### Exercise aim
All of the data needs to be repeated exactly.

Data extracted from a collection
• • •

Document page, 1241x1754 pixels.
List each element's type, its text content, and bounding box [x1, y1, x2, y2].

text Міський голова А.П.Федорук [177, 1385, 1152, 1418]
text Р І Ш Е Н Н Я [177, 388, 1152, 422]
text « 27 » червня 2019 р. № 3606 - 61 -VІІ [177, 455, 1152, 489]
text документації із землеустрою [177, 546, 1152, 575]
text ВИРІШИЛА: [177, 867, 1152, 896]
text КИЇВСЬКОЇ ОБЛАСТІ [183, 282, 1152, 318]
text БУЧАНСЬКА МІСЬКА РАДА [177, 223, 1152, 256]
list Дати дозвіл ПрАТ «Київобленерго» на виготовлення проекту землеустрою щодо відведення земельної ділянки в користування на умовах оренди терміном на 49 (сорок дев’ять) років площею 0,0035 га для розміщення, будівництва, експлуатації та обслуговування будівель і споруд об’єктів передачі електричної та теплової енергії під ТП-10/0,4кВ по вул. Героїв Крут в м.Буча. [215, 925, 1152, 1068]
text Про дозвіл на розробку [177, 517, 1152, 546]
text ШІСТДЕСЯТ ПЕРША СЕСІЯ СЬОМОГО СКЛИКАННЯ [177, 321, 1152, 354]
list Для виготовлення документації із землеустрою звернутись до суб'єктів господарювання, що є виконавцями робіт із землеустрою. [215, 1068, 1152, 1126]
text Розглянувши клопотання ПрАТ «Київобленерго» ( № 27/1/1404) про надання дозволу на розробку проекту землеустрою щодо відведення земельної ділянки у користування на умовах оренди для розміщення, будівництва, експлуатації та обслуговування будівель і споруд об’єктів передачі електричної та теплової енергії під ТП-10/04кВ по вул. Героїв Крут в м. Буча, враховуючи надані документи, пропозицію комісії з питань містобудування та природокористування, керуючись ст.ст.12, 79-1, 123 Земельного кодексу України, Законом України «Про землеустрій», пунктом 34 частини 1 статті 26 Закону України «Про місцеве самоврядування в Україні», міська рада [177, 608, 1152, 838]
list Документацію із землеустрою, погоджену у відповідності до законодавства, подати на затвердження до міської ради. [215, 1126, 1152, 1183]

• • •

### Answer
Document page, 1241x1754 pixels.
List each element's type, its text content, and bounding box [x1, y1, x2, y2].

text Міський голова А.П.Федорук [177, 1385, 1152, 1418]
text Р І Ш Е Н Н Я [177, 388, 1152, 422]
text « 27 » червня 2019 р. № 3606 - 61 -VІІ [177, 455, 1152, 489]
text документації із землеустрою [177, 546, 1152, 575]
text ВИРІШИЛА: [177, 867, 1152, 896]
text КИЇВСЬКОЇ ОБЛАСТІ [183, 282, 1152, 318]
text БУЧАНСЬКА МІСЬКА РАДА [177, 223, 1152, 256]
list Дати дозвіл ПрАТ «Київобленерго» на виготовлення проекту землеустрою щодо відведення земельної ділянки в користування на умовах оренди терміном на 49 (сорок дев’ять) років площею 0,0035 га для розміщення, будівництва, експлуатації та обслуговування будівель і споруд об’єктів передачі електричної та теплової енергії під ТП-10/0,4кВ по вул. Героїв Крут в м.Буча. [215, 925, 1152, 1068]
text Про дозвіл на розробку [177, 517, 1152, 546]
text ШІСТДЕСЯТ ПЕРША СЕСІЯ СЬОМОГО СКЛИКАННЯ [177, 321, 1152, 354]
list Для виготовлення документації із землеустрою звернутись до суб'єктів господарювання, що є виконавцями робіт із землеустрою. [215, 1068, 1152, 1126]
text Розглянувши клопотання ПрАТ «Київобленерго» ( № 27/1/1404) про надання дозволу на розробку проекту землеустрою щодо відведення земельної ділянки у користування на умовах оренди для розміщення, будівництва, експлуатації та обслуговування будівель і споруд об’єктів передачі електричної та теплової енергії під ТП-10/04кВ по вул. Героїв Крут в м. Буча, враховуючи надані документи, пропозицію комісії з питань містобудування та природокористування, керуючись ст.ст.12, 79-1, 123 Земельного кодексу України, Законом України «Про землеустрій», пунктом 34 частини 1 статті 26 Закону України «Про місцеве самоврядування в Україні», міська рада [177, 608, 1152, 838]
list Документацію із землеустрою, погоджену у відповідності до законодавства, подати на затвердження до міської ради. [215, 1126, 1152, 1183]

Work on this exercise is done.